Here is a quick glimpse behind the scenes of parliamentary process – some highlights from the Parliamentary Treasury Committee meeting yesterday when officials from HMRC were quizzed by the Committee about the Coronavirus Job Retention Scheme, plus some thoughts of our own in bold.
- The new scheme will be up and running on 20 April to allow HMRC to make payments before 30 April. There have been rumours of delays but there was no sign of that at the meeting. If ever there was a time for a spot of judicious expectation management, surely that would have been it, so we must assume that HMRC is pretty gung-ho about this. After all, given the background of the government’s record with major IT projects, nothing can go wrong.
- HMRC has been doing large-scale testing to ensure the scheme will be able to cope with the large volume of claims that is expected. It wants employers to be able to “self-serve” so that they don’t need to contact HMRC once the scheme is up and running. To that end, further “practical operational” guidance will be coming out later this week telling employers how to compile their claims so they are ready to submit them once the scheme goes live. It is to be hoped that this does not add materially to the reassuringly limited list of required information set out in the guidance issued on 4 April.
- In response to questions about how HMRC intends to enforce the scheme, it said that it expects the vast majority of employers to “do the right thing” but that if employers “knowingly try to defraud us”, HMRC could take criminal action against those businesses. That will probably mean only the most obvious stuff — claiming for employees who don’t exist, who have been sacked and not re-hired or who are still working – there is insufficient clarity around most of the rest of the scheme to allow it to be used as the basis for criminal liability, because establishing “knowing” culpability as opposed to administrative slip or misunderstanding would be more or less impossible as matters stand.

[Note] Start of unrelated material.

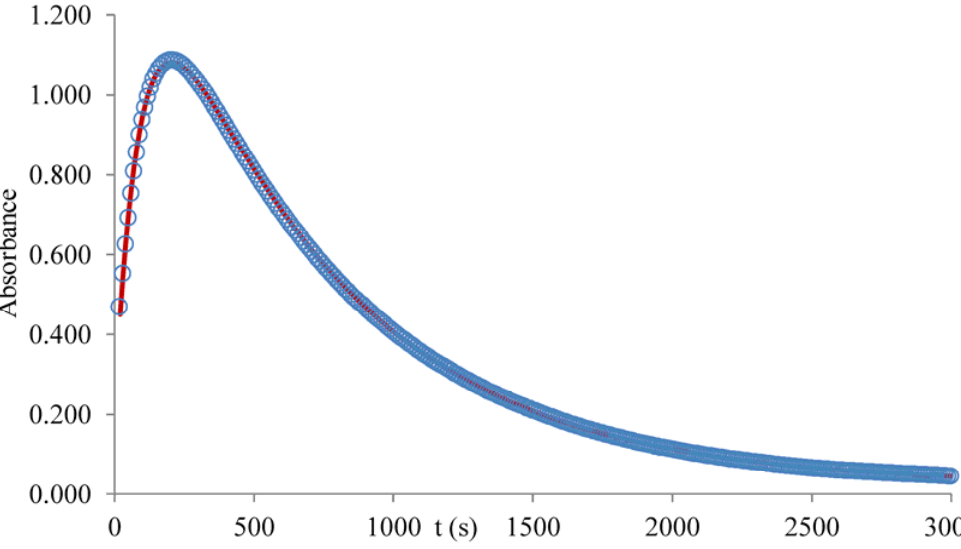
Figure 2. Observed (Circles) and simulated (solid line) absorbance–time trace at 460 nm of a mixture of 1.02 ± 0.05 mM Cr(VI) and 15.0 ± 0.8 mM glutathione in 100 mM glycine (pH 2.8). The calculated absorbances are based on Equation (9). The parameters used to plot the simulated curve are a = 2.4 × 10 − 2 , b = − 1.4, k 1 = (1.0 × 10 − 1 ) s − 1 , c = 1.6, and k 2 = (1.5 × 1 − 3 ) s − 1 .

- HMRC will risk-assess claims in the background and has the ability to stop “high risk” (which was undefined) payments from going out before they have been checked. It will have the ability after the event to go into employers and check claims, although they’ve not developed a plan for doing this yet. They will need to do so soon, then, as a clear set of parameters for any such retrospective audit will be a key component of its being respected – knowing fraud, obviously, but what about all those little issues around whether the employer really needed the money (the “severely affected” operations point referred to in the guidance) or claims for period of furlough in which the employee took leave or was sick? How fussy will HMRC be in relation to those minimum 3 week periods if they are interrupted by an emergency day working?, and so on. If over the next five years HMRC seeks money back from employers in respect of steps they took in good faith to protect their employees in some cases before the scheme was announced, let alone any coherent guidance issued, let alone any actual law made, then that brings considerable political risk for the government.

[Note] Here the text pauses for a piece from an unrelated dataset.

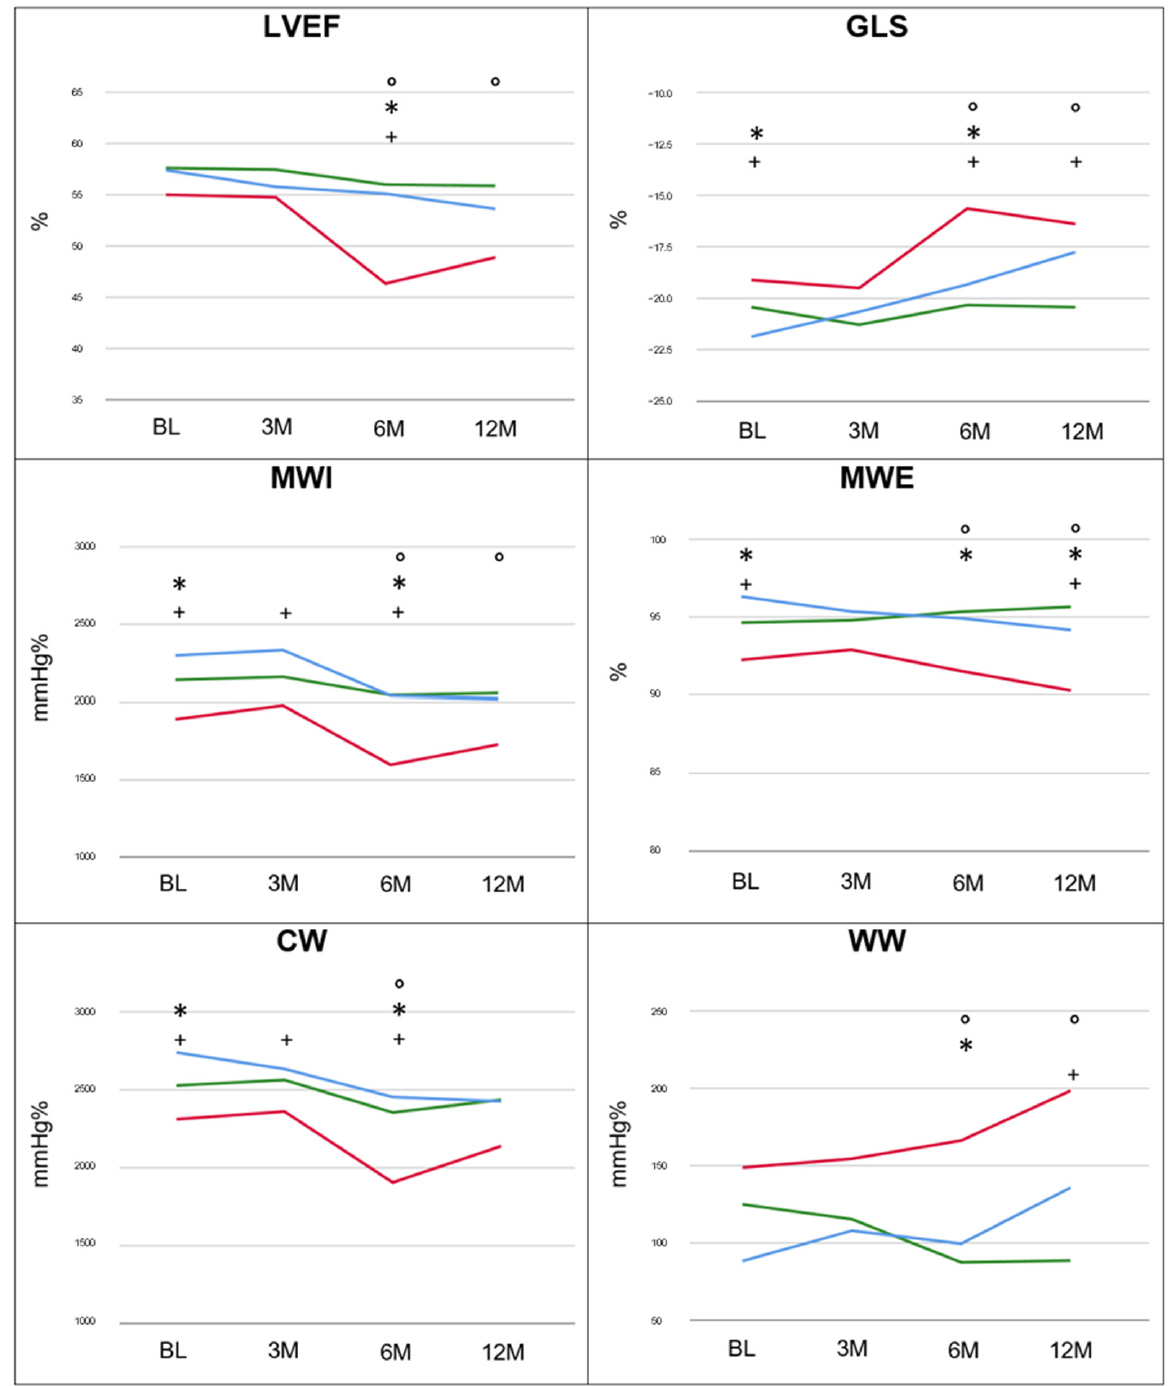
Figure 1. Temporal changes and trajectories of LVEF, GLS and MW indices in CTRCD neg (green), CTRCD mild (blue) and CTRCD mod (red) group. ° CTRCD mod vs. CTRCD neg ; * CTRCD mod vs. CTRCD mild ; + CTRCD mod vs. CTRCD neg + mild ; p ≤ 0.05.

- HMRC confirmed that, as per the guidance issued so far, furloughed workers will be able to carry out training during the furlough period. In response to concerns that employers may need more guidance on what would count as training for these purposes, HMRC said that if further guidance is needed, this could be provided. The existing principle though that it should not bring direct financial benefit to the employer seems clear enough, you might think, and public policy must surely dictate a reasonably relaxed view of people using otherwise dead time to improve their professional skill-sets.

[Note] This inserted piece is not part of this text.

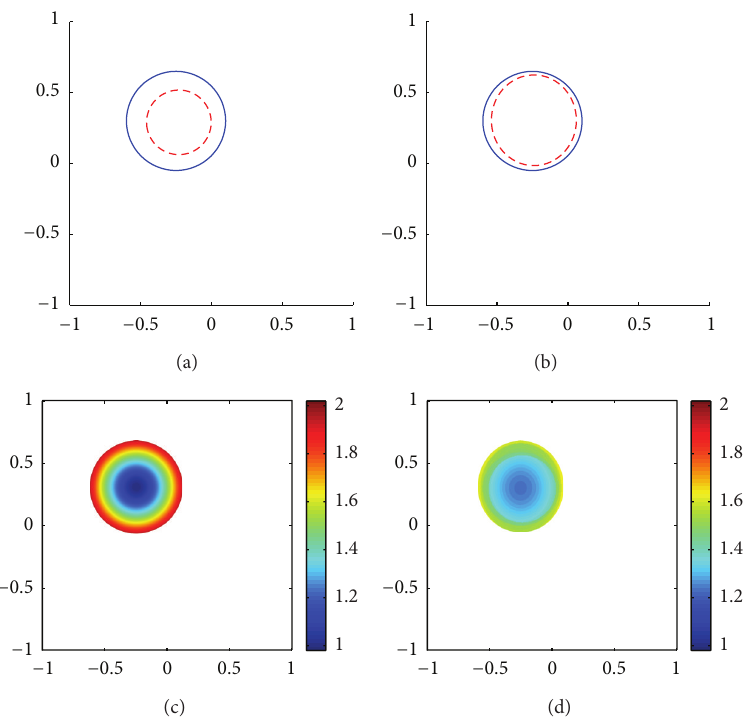
Figure 8: Reconstruction an object with space-dependent parameter 𝑘 𝑖 . (a) True object (blue solid line) and initial guess (red dashed line). (b) True object (blue solid line) and its final reconstruction (red dashed line) at the ninth iteration with respect to the domain. (c) True function 𝑘 𝑘 𝑖 . (d) Final reconstruction of 𝑖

- HMRC confirmed that employers can rotate staff on furlough, subject to the three-week minimum turn-around time.
- In response to a request that the scheme be extended to cover employees on reduced hours, HMRC said that the primary purpose of the scheme was to protect people from being made redundant or laid off and not to supplement the income of those people who had gone on to short-time hours. It said that support was available to those individuals via the welfare system.
- In response to a question about calculating what a regular wage is (i.e. the number to which you apply the 80% cap), HMRC stated that this is based on what employers “are obliged to pay”, but not payments which employers make at their discretion. This is what Saturday’s guidance said but does not deal with the granular questions within that phrase – you are obliged to pay overtime if it has already been worked (“past overtime” in Saturday’s words) but what if you were not obliged to offer the overtime in the first place? If you get a quarterly bonus based on results, does that count as “regular”?, plus a hundred other echoes of the unresolved fringes of the holiday pay calculation debate. HMRC says it may expand on its guidance in this respect “if needed”, but (a) it clearly is needed and (b) for the purposes of that five year right of look-back, given that there is less than a fortnight to the launch of the claim portal, it will not be able to blame employers which stick a moistened finger in the wind and do their best if there is no clearer steer than this.
- Unfortunately and rather surprisingly there were no questions from the committee about holidays. One can only hope that this means that HMRC actually is much less interested in the swirls and eddies of academic and legal debate about the interplay of leave and furlough than some commentators had feared. As at Saturday at least, the guidance indicated that HMRC did not need to be told whether any employees within a furlough funding were on leave at any point, and surely you could expect that if it were to be the subject of any possible disqualification or claw-back by HMRC, the guidance would have said something about it by the third attempt.